Even the suppression of the late rebellion, and the support of the
Administration in doing it, was made a party question, and the
government found the leaders of the party opposed to the Republican
party an obstacle hardly less difficult to surmount than the chiefs of
the armies of the so-called Confederate States.
Parties are formed, one hardly knows how, and controlled, no one knows
by whom; but usually by demagogues, men who have some private or
personal purposes, for which they wish, through party to use the
government. Parties have no conscience, no responsibility, and their
very reason of being is, the usurpation and concentration of power.
The real practical tendency of universal suffrage is to democratic,
instead of an imperial, centralism. What is to guard against this
centralism? Not universal suffrage, for that tends to create it; and if
the government is left to it, the government becomes practically the
will of an ever shifting and irresponsible majority. Is the remedy in
written or paper constitutions? Party can break through them, and by
making the judges elective by party, for short terms, and re-eligible,
can do so with impunity. In several of the States, the dominant
majority have gained the power to govern at will, without any let or
hindrance. Besides, constitutions can be altered, and have been
altered, very nearly at the will of the majority. No mere paper
constitutions are any protection against the usurpations of party, for
party will always grasp all the power it can.
Yet the evil is not so great as it seems, for in most of the States the
principle of division of powers is carried into the bosom of the State
itself; in some States further than in others, but in all it obtains to
some extent. In what are called the New England States, the best
governed portion of the Union, each town is a corporation, having
important powers and the charge of all purely local matters—chooses
its own officers, manages its own finances, takes charge of its own
poor, of its own roads and bridges, and of the education of its own
children. Between these corporations and the State government are the
counties, that take charge of another class of interests, more general
than those under the charge of the town, but less general than those of
the State. In the great central and Northwestern States the same
system obtains, though less completely carried out. In the Southern
and Southwestern States, the town corporations hardly exist, and the
rights and interests of the poorer classes of persons have been less
well protected in them than in the Northern and Eastern States. But
with the abolition of slavery, and the lessening of the influence of
the wealthy slaveholding class, with the return of peace and the
revival of agricultural, industrial, and commercial prosperity, the New
England system, in its main features, is pretty sure to be gradually
introduced, or developed, and the division of powers in the State to be
as effectively and as systematically carried out as it is between the
General government and the particular or State governments. So, though
universal suffrage, good as far as it goes, is not alone sufficient,
the division of powers affords with it a not inadequate protection.

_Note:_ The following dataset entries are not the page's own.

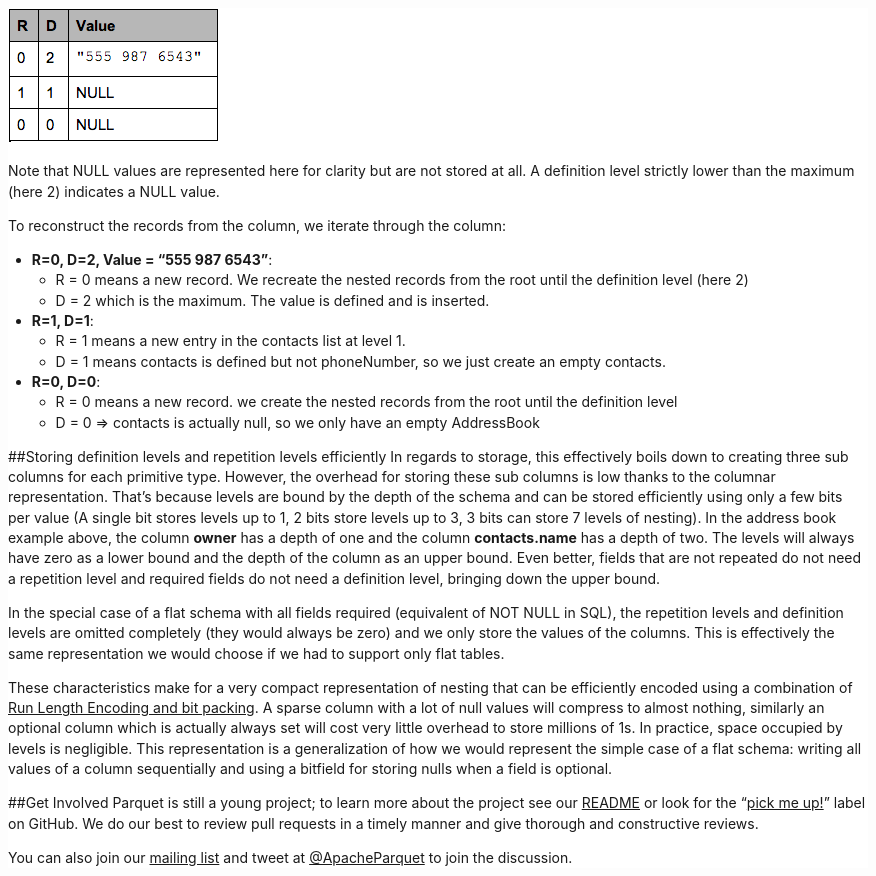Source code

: ![](table10.png)

Note that NULL values are represented here for clarity but are not stored at all. A definition level strictly lower than the maximum (here 2) indicates a NULL value.

To reconstruct the records from the column, we iterate through the column:

- **R=0, D=2, Value = “555 987 6543”**:
  - R = 0 means a new record. We recreate the nested records from the root until the definition level (here 2)
  - D = 2 which is the maximum. The value is defined and is inserted.
- **R=1, D=1**:
  - R = 1 means a new entry in the contacts list at level 1.
  - D = 1 means contacts is defined but not phoneNumber, so we just create an empty contacts.
- **R=0, D=0**:
  - R = 0 means a new record. we create the nested records from the root until the definition level
  - D = 0 => contacts is actually null, so we only have an empty AddressBook

##Storing definition levels and repetition levels efficiently
In regards to storage, this effectively boils down to creating three sub columns for each primitive type. However, the overhead for storing these sub columns is low thanks to the columnar representation. That’s because levels are bound by the depth of the schema and can be stored efficiently using only a few bits per value (A single bit stores levels up to 1, 2 bits store levels up to 3, 3 bits can store 7 levels of nesting). In the address book example above, the column **owner** has a depth of one and the column **contacts.name** has a depth of two. The levels will always have zero as a lower bound and the depth of the column as an upper bound. Even better, fields that are not repeated do not need a repetition level and required fields do not need a definition level, bringing down the upper bound.

In the special case of a flat schema with all fields required (equivalent of NOT NULL in SQL), the repetition levels and definition levels are omitted completely (they would always be zero) and we only store the values of the columns. This is effectively the same representation we would choose if we had to support only flat tables.

These characteristics make for a very compact representation of nesting that can be efficiently encoded using a combination of [Run Length Encoding and bit packing](https://github.com/Parquet/parquet-mr/tree/master/parquet-column/src/main/java/parquet/column/values/rle). A sparse column with a lot of null values will compress to almost nothing, similarly an optional column which is actually always set will cost very little overhead to store millions of 1s. In practice, space occupied by levels is negligible. This representation is a generalization of how we would represent the simple case of a flat schema: writing all values of a column sequentially and using a bitfield for storing nulls when a field is optional.

##Get Involved
Parquet is still a young project; to learn more about the project see our [README](https://github.com/Parquet/parquet-mr/blob/master/README.md) or look for the “[pick me up!](https://github.com/Parquet/parquet-mr/issues?labels=pick+me+up%21&state=open)” label on GitHub. We do our best to review pull requests in a timely manner and give thorough and constructive reviews.

You can also join our [mailing list](https://web.archive.org/web/20131017205338/https://groups.google.com/d/forum/parquet-dev) and tweet at [@ApacheParquet](https://twitter.com/intent/user?screen_name=ApacheParquet) to join the discussion.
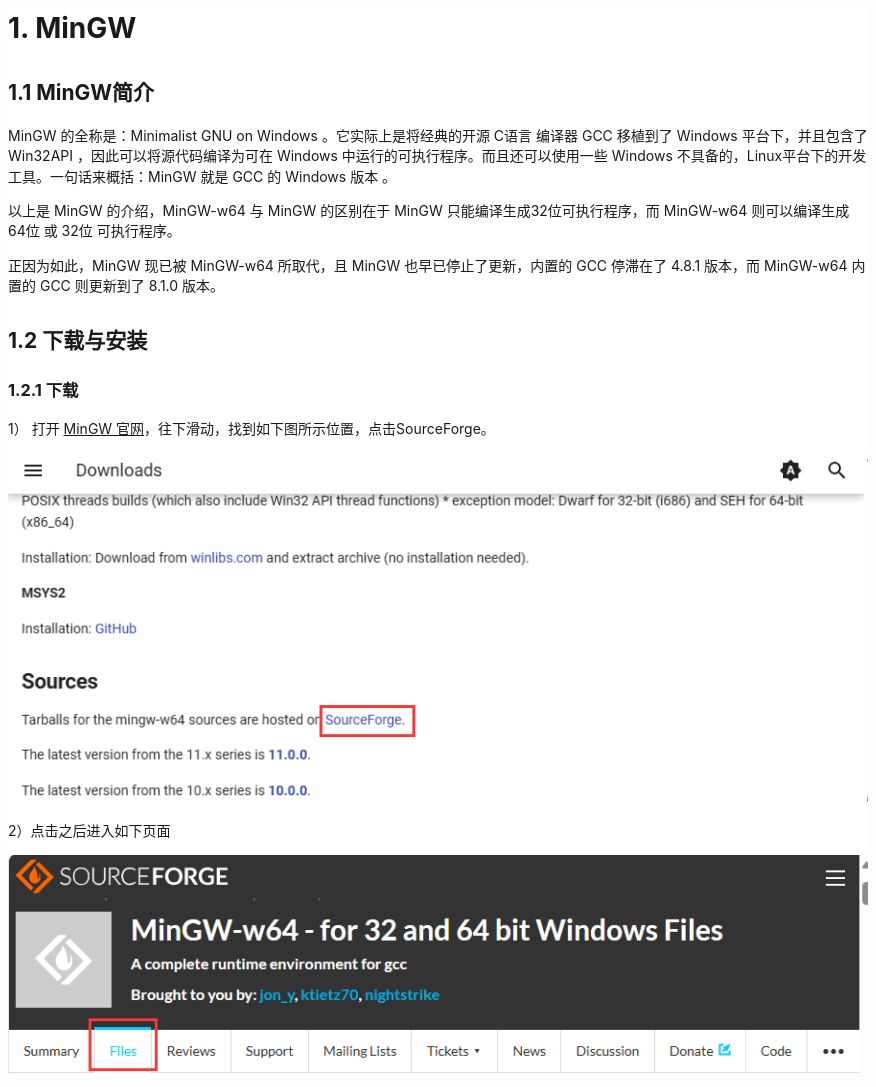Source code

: # 1. MinGW

## 1.1 MinGW简介

MinGW 的全称是：Minimalist GNU on Windows 。它实际上是将经典的开源 C语言 编译器 GCC 移植到了 Windows 平台下，并且包含了 Win32API ，因此可以将源代码编译为可在 Windows 中运行的可执行程序。而且还可以使用一些 Windows 不具备的，Linux平台下的开发工具。一句话来概括：MinGW 就是 GCC 的 Windows 版本 。

以上是 MinGW 的介绍，MinGW-w64 与 MinGW 的区别在于 MinGW 只能编译生成32位可执行程序，而 MinGW-w64 则可以编译生成 64位 或 32位 可执行程序。

正因为如此，MinGW 现已被 MinGW-w64 所取代，且 MinGW 也早已停止了更新，内置的 GCC 停滞在了 4.8.1 版本，而 MinGW-w64 内置的 GCC 则更新到了 8.1.0 版本。

## 1.2 下载与安装

### 1.2.1 下载

1） 打开 [MinGW 官网](https://www.mingw-w64.org/downloads)，往下滑动，找到如下图所示位置，点击SourceForge。

![image-20240409002052593](./assets/image-20240409002052593.png)

2）点击之后进入如下页面

![image-20240409002158639](./assets/image-20240409002158639.png)
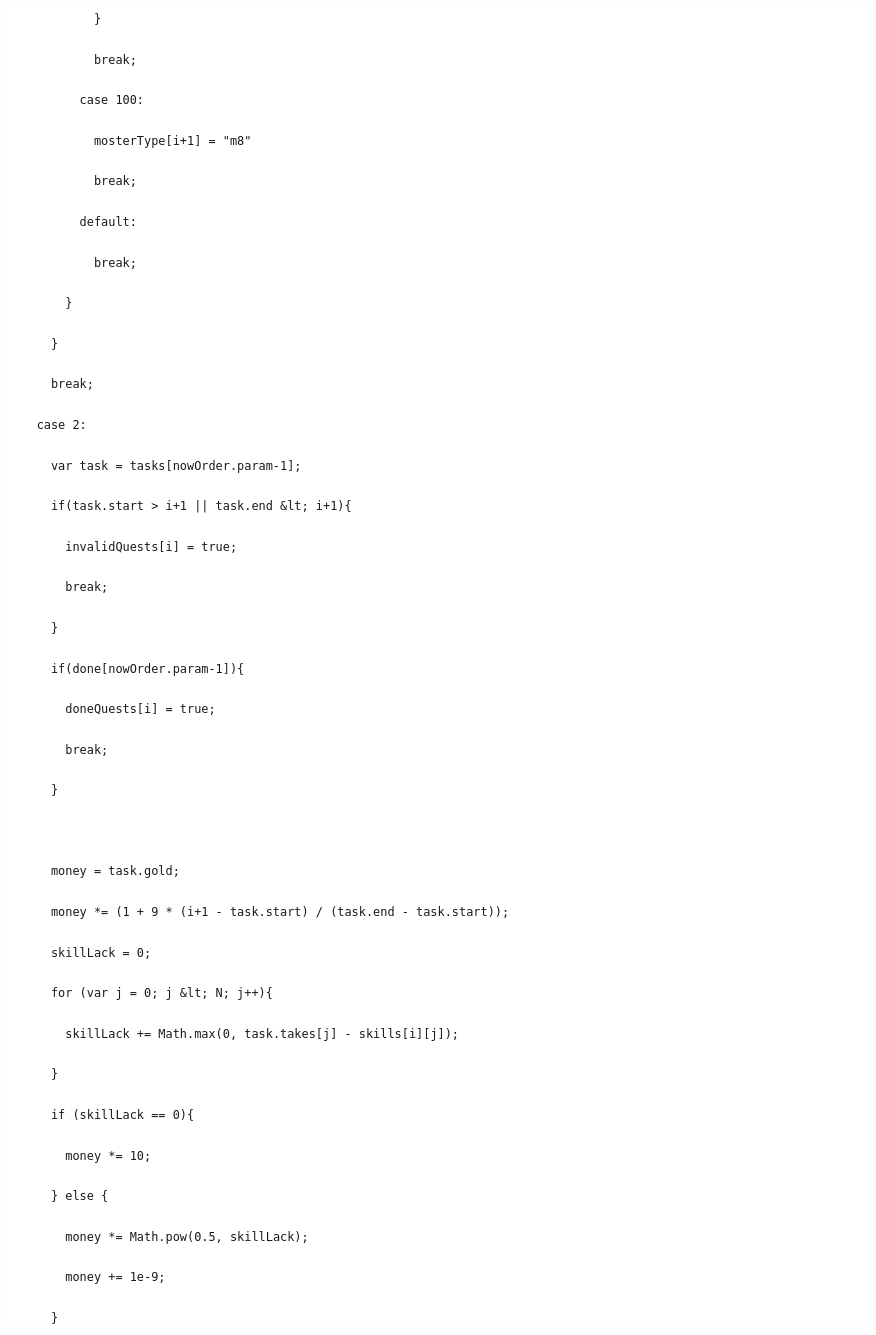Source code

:                 }

                break;

              case 100:

                mosterType[i+1] = "m8"

                break;

              default:

                break;

            }

          }

          break;

        case 2:

          var task = tasks[nowOrder.param-1];

          if(task.start > i+1 || task.end &lt; i+1){

            invalidQuests[i] = true;

            break;

          }

          if(done[nowOrder.param-1]){

            doneQuests[i] = true;

            break;

          }



          money = task.gold;

          money *= (1 + 9 * (i+1 - task.start) / (task.end - task.start));

          skillLack = 0;

          for (var j = 0; j &lt; N; j++){

            skillLack += Math.max(0, task.takes[j] - skills[i][j]);

          }

          if (skillLack == 0){

            money *= 10;

          } else {

            money *= Math.pow(0.5, skillLack);

            money += 1e-9;

          }


[problemUrl]: https://atcoder.jp/contests/future-contest-2019-final/tasks/future_contest_2019_final_b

No government, whose workings are intrusted to men, ever is or can be
practically perfect—secure all good, and guard against all evil. In
all human governments there will be defects and abuses, and he is no
wise man who expects perfection from imperfection. But the American
constitution, taken as a whole, and in all its parts, is the least
imperfect that has ever existed, and under it individual rights,
personal freedom and independence, as well as public authority or
society, are better protected than under any other; and as the few
barbaric elements retained from the feudal ages are eliminated, the
standard of education elevated, and the whole population Americanized,
moulded by and to the American system, it will be found to effect all
the good, with as little of the evil, as can be reasonably expected
from any possible civil government or political constitution of society.